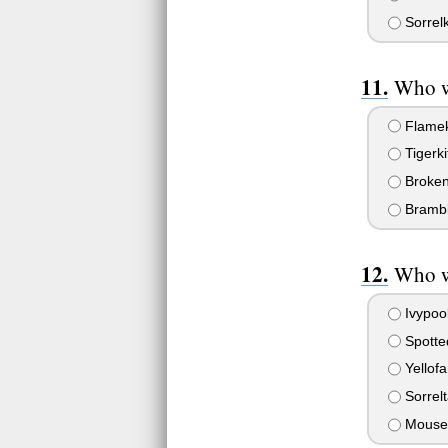
Sorrelk
Who we
Flameki
Tigerki
Broken
Bramble
Who wa
Ivypoo
Spotte
Yellof
Sorrelt
Mouse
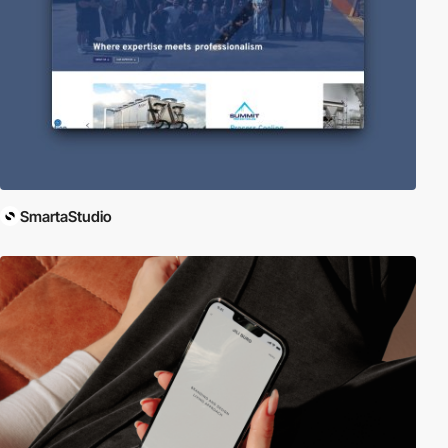
SmartaStudio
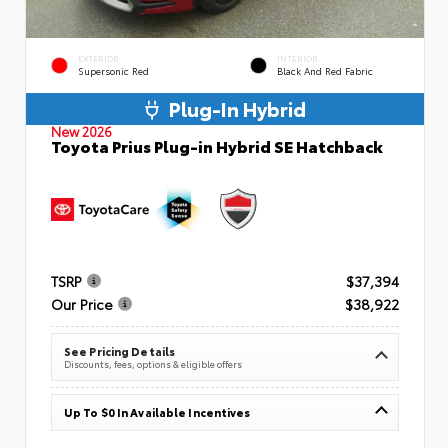
EXTERIOR
INTERIOR
Supersonic Red
Black And Red Fabric
Plug-In Hybrid
New 2026
Toyota Prius Plug-in Hybrid SE Hatchback
TSRP
$37,394
Our Price
$38,922
See Pricing Details
Discounts, fees, options & eligible offers
Up To $0 In Available Incentives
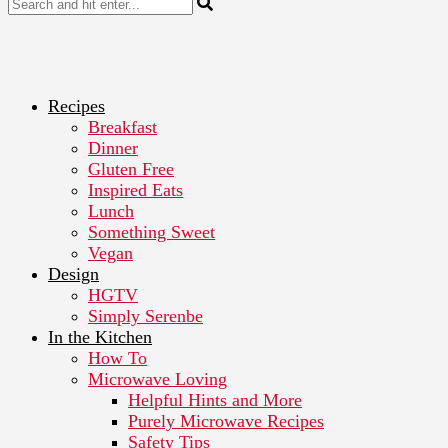
Recipes
Breakfast
Dinner
Gluten Free
Inspired Eats
Lunch
Something Sweet
Vegan
Design
HGTV
Simply Serenbe
In the Kitchen
How To
Microwave Loving
Helpful Hints and More
Purely Microwave Recipes
Safety Tips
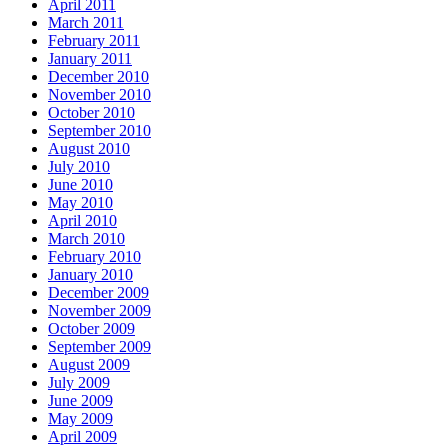
April 2011
March 2011
February 2011
January 2011
December 2010
November 2010
October 2010
September 2010
August 2010
July 2010
June 2010
May 2010
April 2010
March 2010
February 2010
January 2010
December 2009
November 2009
October 2009
September 2009
August 2009
July 2009
June 2009
May 2009
April 2009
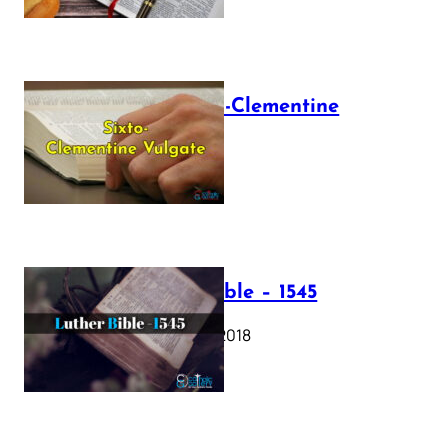
The Sixto-Clementine
Vulgate
July 12, 2025
Luther Bible – 1545
October 17, 2018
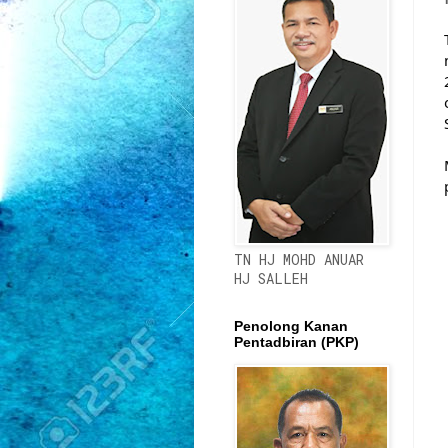
TN HJ MOHD ANUAR
HJ SALLEH
Penolong Kanan
Pentadbiran (PKP)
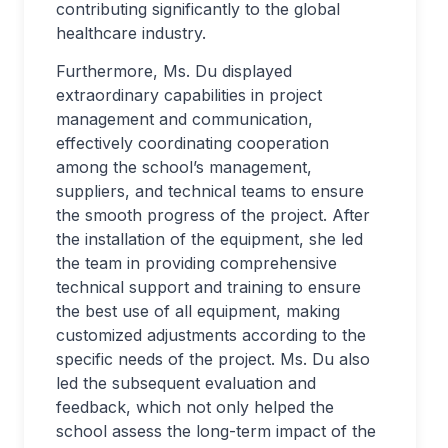
contributing significantly to the global
healthcare industry.
Furthermore, Ms. Du displayed
extraordinary capabilities in project
management and communication,
effectively coordinating cooperation
among the school’s management,
suppliers, and technical teams to ensure
the smooth progress of the project. After
the installation of the equipment, she led
the team in providing comprehensive
technical support and training to ensure
the best use of all equipment, making
customized adjustments according to the
specific needs of the project. Ms. Du also
led the subsequent evaluation and
feedback, which not only helped the
school assess the long-term impact of the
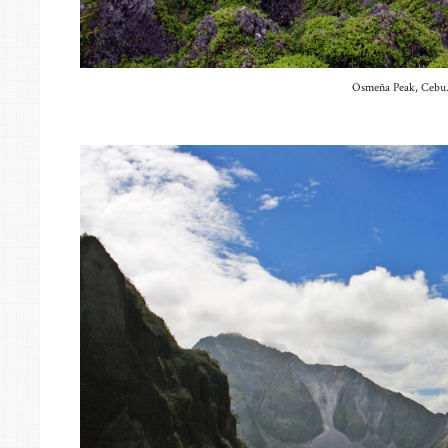
Osmeña Peak, Cebu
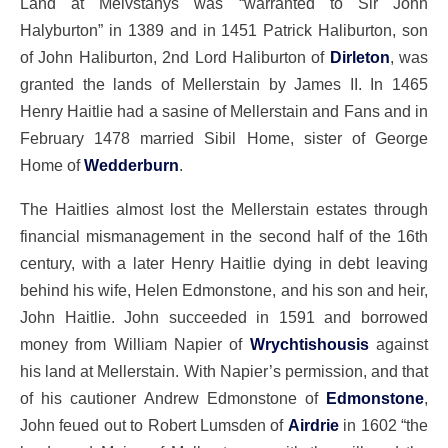
Land at Melvstanys was “warranted to Sir John
Halyburton” in 1389 and in 1451 Patrick Haliburton, son
of John Haliburton, 2nd Lord Haliburton of
Dirleton
, was
granted the lands of Mellerstain by James II. In 1465
Henry Haitlie had a sasine of Mellerstain and Fans and in
February 1478 married Sibil Home, sister of George
Home of
Wedderburn
.
The Haitlies almost lost the Mellerstain estates through
financial mismanagement in the second half of the 16th
century, with a later Henry Haitlie dying in debt leaving
behind his wife, Helen Edmonstone, and his son and heir,
John Haitlie. John succeeded in 1591 and borrowed
money from William Napier of
Wrychtishousis
against
his land at Mellerstain. With Napier’s permission, and that
of his cautioner Andrew Edmonstone of
Edmonstone
,
John feued out to Robert Lumsden of
Airdrie
in 1602 “the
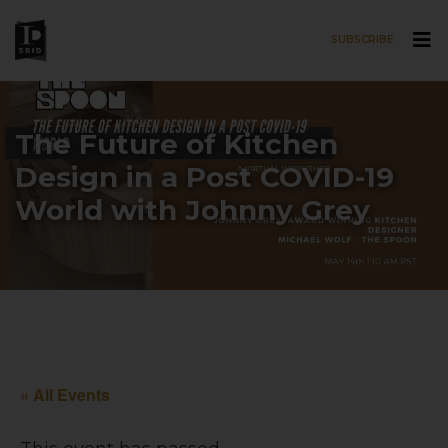
SUBSCRIBE
Skip to main content
The Future of Kitchen
Design in a Post COVID-19
World with Johnny Grey
« All Events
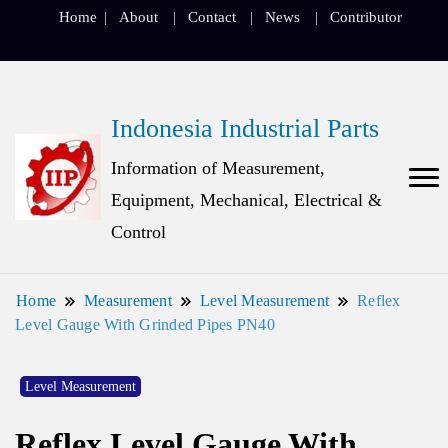
Home
About
Contact
News
Contributor
Indonesia Industrial Parts
Information of Measurement,
Equipment, Mechanical, Electrical &
Control
Home
Measurement
Level Measurement
Reflex
Level Gauge With Grinded Pipes PN40
Level Measurement
Reflex Level Gauge With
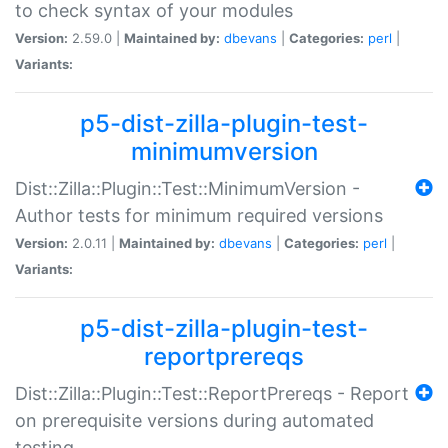
to check syntax of your modules
Version:
2.59.0 |
Maintained by:
dbevans
|
Categories:
perl
|
Variants:
p5-dist-zilla-plugin-test-
minimumversion
Dist::Zilla::Plugin::Test::MinimumVersion -
Author tests for minimum required versions
Version:
2.0.11 |
Maintained by:
dbevans
|
Categories:
perl
|
Variants:
p5-dist-zilla-plugin-test-
reportprereqs
Dist::Zilla::Plugin::Test::ReportPrereqs - Report
on prerequisite versions during automated
testing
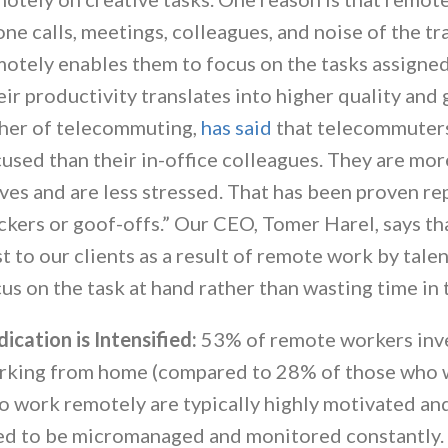
ne calls, meetings, colleagues, and noise of the tr
otely enables them to focus on the tasks assigned
ir productivity translates into higher quality and 
ther of telecommuting,
has said
that telecommuters
used than their in-office colleagues. They are more
ves and are less stressed. That has been proven re
ckers or goof-offs.” Our CEO, Tomer Harel, says tha
t to our clients as a result of remote work by tal
us on the task at hand rather than wasting time in 
ication is Intensified:
53% of remote workers inv
king from home (compared to 28% of those who wo
 work remotely are typically highly motivated and
ed to be micromanaged and monitored constantly. 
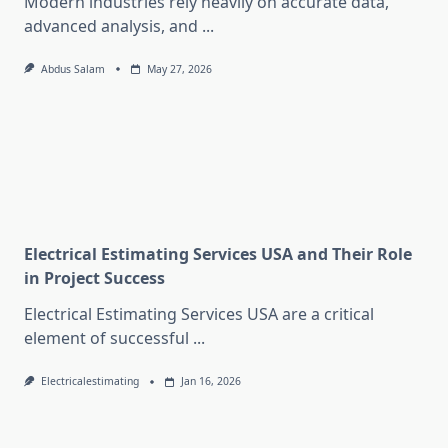
Modern industries rely heavily on accurate data,
advanced analysis, and
...
Abdus Salam
May 27, 2026
Electrical Estimating Services USA and Their Role
in Project Success
Electrical Estimating Services USA are a critical
element of successful
...
Electricalestimating
Jan 16, 2026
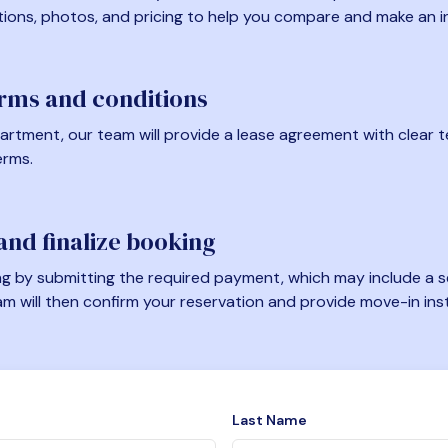
tions, photos, and pricing to help you compare and make an i
erms and conditions
artment, our team will provide a lease agreement with clear te
erms.
nd finalize booking
 by submitting the required payment, which may include a se
am will then confirm your reservation and provide move-in ins
Last Name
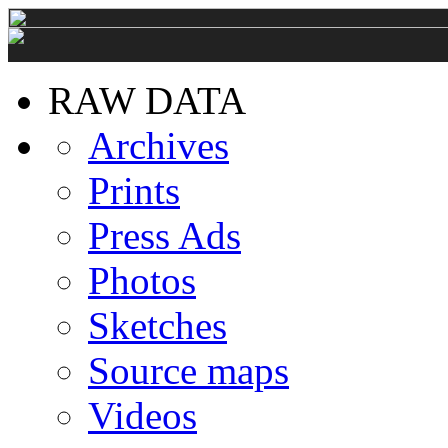
RAW DATA
Archives
Prints
Press Ads
Photos
Sketches
Source maps
Videos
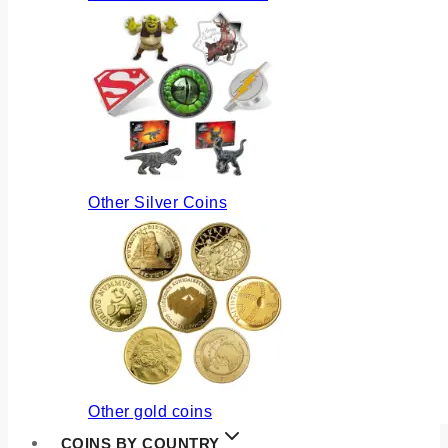
Other Silver Coins
Other gold coins
COINS BY COUNTRY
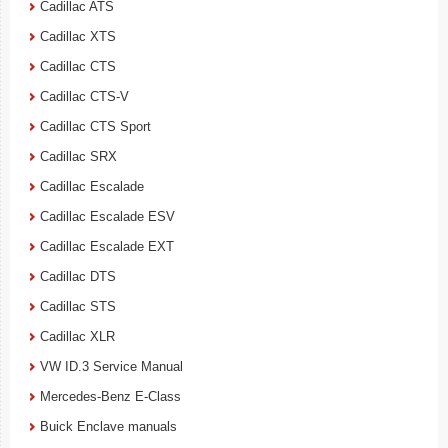
Cadillac ATS
Cadillac XTS
Cadillac CTS
Cadillac CTS-V
Cadillac CTS Sport
Cadillac SRX
Cadillac Escalade
Cadillac Escalade ESV
Cadillac Escalade EXT
Cadillac DTS
Cadillac STS
Cadillac XLR
VW ID.3 Service Manual
Mercedes-Benz E-Class
Buick Enclave manuals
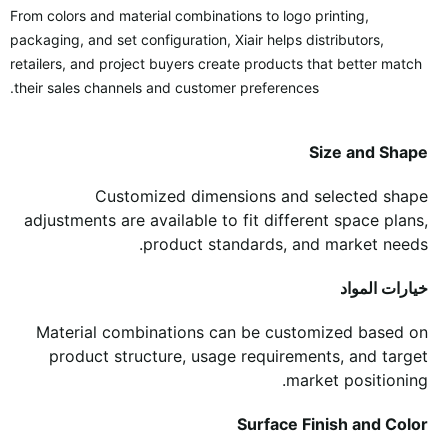
From colors and material combinations to logo printing,
packaging, and set configuration, Xiair helps distributors,
retailers, and project buyers create products that better match
their sales channels and customer preferences.
Size and Shape
Customized dimensions and selected shape
adjustments are available to fit different space plans,
product standards, and market needs.
خيارات المواد
Material combinations can be customized based on
product structure, usage requirements, and target
market positioning.
Surface Finish and Color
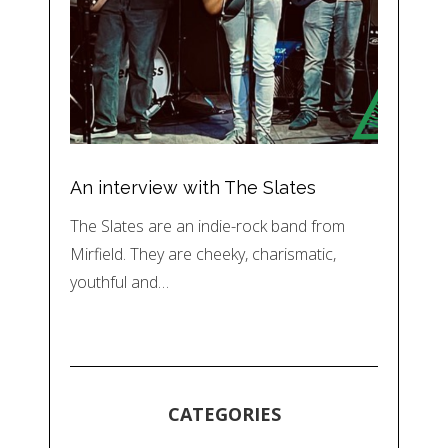
An interview with The Slates
The Slates are an indie-rock band from
Mirfield. They are cheeky, charismatic,
youthful and…
CATEGORIES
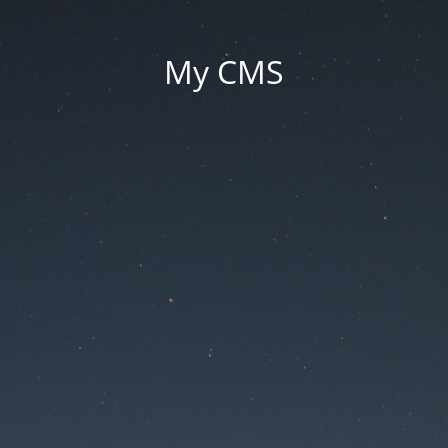
My CMS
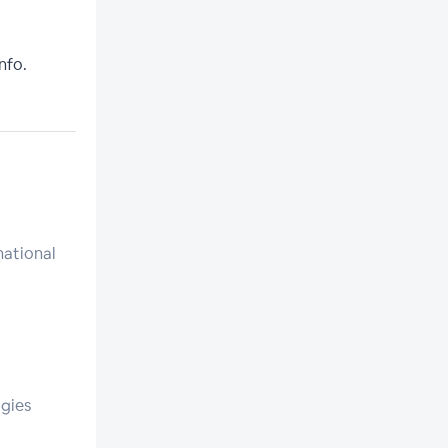
nfo.
national
gies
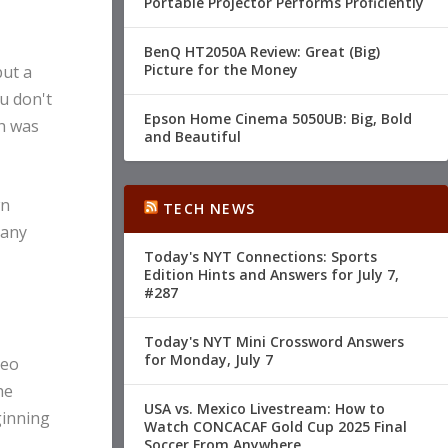
Portable Projector Performs Proficiently
BenQ HT2050A Review: Great (Big)
Picture for the Money
but a
u don't
Epson Home Cinema 5050UB: Big, Bold
h was
and Beautiful
wn
TECH NEWS
 any
Today's NYT Connections: Sports
Edition Hints and Answers for July 7,
#287
Today's NYT Mini Crossword Answers
for Monday, July 7
deo
he
USA vs. Mexico Livestream: How to
ginning
Watch CONCACAF Gold Cup 2025 Final
Soccer From Anywhere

What needs to be done:
Copy every row above, replacing "Supersonic Red" with "Wind Chill Pearl" and changing nothing else. Leave out the pictures.

Your solution:
Sorrelk
Who we
Flameki
Tigerki
Broken
Bramble
Who wa
Ivypoo
Spotte
Yellof
Sorrelt
Mouse
SmartaStudio
EXTERIOR
INTERIOR
Wind Chill Pearl
Black And Red Fabric
Plug-In Hybrid
New 2026
Toyota Prius Plug-in Hybrid SE Hatchback
TSRP
$37,394
Our Price
$38,922
See Pricing Details
Discounts, fees, options & eligible offers
Up To $0 In Available Incentives
Recipes
Breakfast
Dinner
Gluten Free
Inspired Eats
Lunch
Something Sweet
Vegan
Design
HGTV
Simply Serenbe
In the Kitchen
How To
Microwave Loving
Helpful Hints and More
Purely Microwave Recipes
Safety Tips
April 2011
March 2011
February 2011
January 2011
December 2010
November 2010
October 2010
September 2010
August 2010
July 2010
June 2010
May 2010
April 2010
March 2010
February 2010
January 2010
December 2009
November 2009
October 2009
September 2009
August 2009
July 2009
June 2009
May 2009
April 2009
The Sixto-Clementine
Vulgate
July 12, 2025
Luther Bible – 1545
October 17, 2018
TN HJ MOHD ANUAR
HJ SALLEH
Penolong Kanan
Pentadbiran (PKP)
contributing significantly to the global
healthcare industry.
Furthermore, Ms. Du displayed
extraordinary capabilities in project
management and communication,
effectively coordinating cooperation
among the school’s management,
suppliers, and technical teams to ensure
the smooth progress of the project. After
the installation of the equipment, she led
the team in providing comprehensive
technical support and training to ensure
the best use of all equipment, making
customized adjustments according to the
specific needs of the project. Ms. Du also
led the subsequent evaluation and
feedback, which not only helped the
school assess the long-term impact of the
Osmeña Peak, Cebu
Land at Melvstanys was “warranted to Sir John
Halyburton” in 1389 and in 1451 Patrick Haliburton, son
of John Haliburton, 2nd Lord Haliburton of
Dirleton
, was
granted the lands of Mellerstain by James II. In 1465
Henry Haitlie had a sasine of Mellerstain and Fans and in
February 1478 married Sibil Home, sister of George
Home of
Wedderburn
.
The Haitlies almost lost the Mellerstain estates through
financial mismanagement in the second half of the 16th
century, with a later Henry Haitlie dying in debt leaving
behind his wife, Helen Edmonstone, and his son and heir,
John Haitlie. John succeeded in 1591 and borrowed
money from William Napier of
Wrychtishousis
against
his land at Mellerstain. With Napier’s permission, and that
of his cautioner Andrew Edmonstone of
Edmonstone
,
John feued out to Robert Lumsden of
Airdrie
in 1602 “the
SUBSCRIBE
Skip to main content
The Future of Kitchen
Design in a Post COVID-19
World with Johnny Grey
« All Events
Home
About
Contact
News
Contributor
Indonesia Industrial Parts
Information of Measurement,
Equipment, Mechanical, Electrical &
Control
Home
Measurement
Level Measurement
Reflex
Level Gauge With Grinded Pipes PN40
Level Measurement
Reflex Level Gauge With
to check syntax of your modules
Version:
2.59.0 |
Maintained by:
dbevans
|
Categories:
perl
|
Variants:
p5-dist-zilla-plugin-test-
minimumversion
Dist::Zilla::Plugin::Test::MinimumVersion -
Author tests for minimum required versions
Version:
2.0.11 |
Maintained by:
dbevans
|
Categories:
perl
|
Variants:
p5-dist-zilla-plugin-test-
reportprereqs
Dist::Zilla::Plugin::Test::ReportPrereqs - Report
on prerequisite versions during automated
testing
ne calls, meetings, colleagues, and noise of the tr
otely enables them to focus on the tasks assigned
ir productivity translates into higher quality and 
ther of telecommuting,
has said
that telecommuters
used than their in-office colleagues. They are more
ves and are less stressed. That has been proven re
ckers or goof-offs.” Our CEO, Tomer Harel, says tha
t to our clients as a result of remote work by tal
us on the task at hand rather than wasting time in 
ication is Intensified:
53% of remote workers inv
king from home (compared to 28% of those who wo
 work remotely are typically highly motivated and
ed to be micromanaged and monitored constantly. 
Modern industries rely heavily on accurate data,
advanced analysis, and
...
Abdus Salam
May 27, 2026
Electrical Estimating Services USA and Their Role
in Project Success
Electrical Estimating Services USA are a critical
element of successful
...
Electricalestimating
Jan 16, 2026
tions, photos, and pricing to help you compare and make an i
erms and conditions
artment, our team will provide a lease agreement with clear te
erms.
nd finalize booking
 by submitting the required payment, which may include a se
am will then confirm your reservation and provide move-in ins
Last Name
RAW DATA
Archives
Prints
Press Ads
Photos
Sketches
Source maps
Videos
Other Silver Coins
Other gold coins
COINS BY COUNTRY
Cadillac ATS
Cadillac XTS
Cadillac CTS
Cadillac CTS-V
Cadillac CTS Sport
Cadillac SRX
Cadillac Escalade
Cadillac Escalade ESV
Cadillac Escalade EXT
Cadillac DTS
Cadillac STS
Cadillac XLR
VW ID.3 Service Manual
Mercedes-Benz E-Class
Buick Enclave manuals
From colors and material combinations to logo printing,
packaging, and set configuration, Xiair helps distributors,
retailers, and project buyers create products that better match
their sales channels and customer preferences.
Size and Shape
Customized dimensions and selected shape
adjustments are available to fit different space plans,
product standards, and market needs.
خيارات المواد
Material combinations can be customized based on
product structure, usage requirements, and target
market positioning.
Surface Finish and Color
An interview with The Slates
The Slates are an indie-rock band from
Mirfield. They are cheeky, charismatic,
youthful and…
CATEGORIES
My CMS
nfo.
national
gies
Portable Projector Performs Proficiently
BenQ HT2050A Review: Great (Big)
Picture for the Money
but a
u don't
Epson Home Cinema 5050UB: Big, Bold
h was
and Beautiful
wn
TECH NEWS
 any
Today's NYT Connections: Sports
Edition Hints and Answers for July 7,
#287
Today's NYT Mini Crossword Answers
for Monday, July 7
deo
he
USA vs. Mexico Livestream: How to
ginning
Watch CONCACAF Gold Cup 2025 Final
Soccer From Anywhere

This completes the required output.